In Phase I trials researchers test an experimental treatment in a few patients for the first time. The purpose is NOT to see if the treatment kills cancer cells, but only to:
- evaluate the drug's safety
- determine a safe dosage range
- identify side effects
What if the patients in a Phase I trial experience shrinkage of their tumors? Should this speed up FDA approval of the trial drug?
As explained in a NYTimes article, PLX4032 caused tumor shrinkage in nearly all the 32 patients with advanced melanoma who were treated in the Phase I trial. For most, the reprieve lasted less than a year. But life expectancy with advanced melanoma averages 8 months and quality of life can be miserable. Some patients nearing death improved enough to get out of bed and off oxygen for awhile (the so-called Lazarus effect)

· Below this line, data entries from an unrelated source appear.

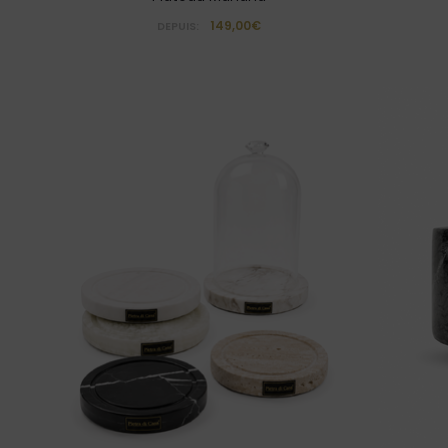
149,00€
DEPUIS:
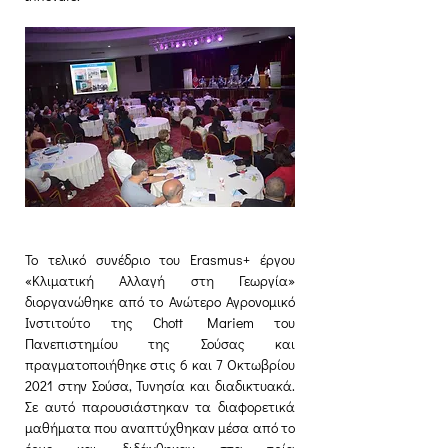
To τελικό συνέδριο του Erasmus+ έργου 
«Κλιματική Αλλαγή στη Γεωργία» 
διοργανώθηκε από το Ανώτερο Αγρονομικό 
Ινστιτούτο της Chott Mariem του 
Πανεπιστημίου της Σούσας και 
πραγματοποιήθηκε στις 6 και 7 Οκτωβρίου 
2021 στην Σούσα, Τυνησία και διαδικτυακά. 
Σε αυτό παρουσιάστηκαν τα διαφορετικά 
μαθήματα που αναπτύχθηκαν μέσα από το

Oncologists appealed to the FDA to provide accelerated approval for PLX4032 that would allow Roche to sell the drug, as long as it proceeds with the Phase II trial. For understandable reasons, Roche resisted:
- Doing so would handicap patient accrual for the $100 million Phase II trial. What patient is going to enter a trial with a 50% chance of getting standard therapy (with its notoriously high toxicity and low efficacy) if they can receive the promising new drug "off label"?
- Other companies are developing similar drugs. Roche needs the Phase II trial results to get FDA approval for a broader market than patients at the end-of-life.
Understandable. But is witholding accelerated approval ethical?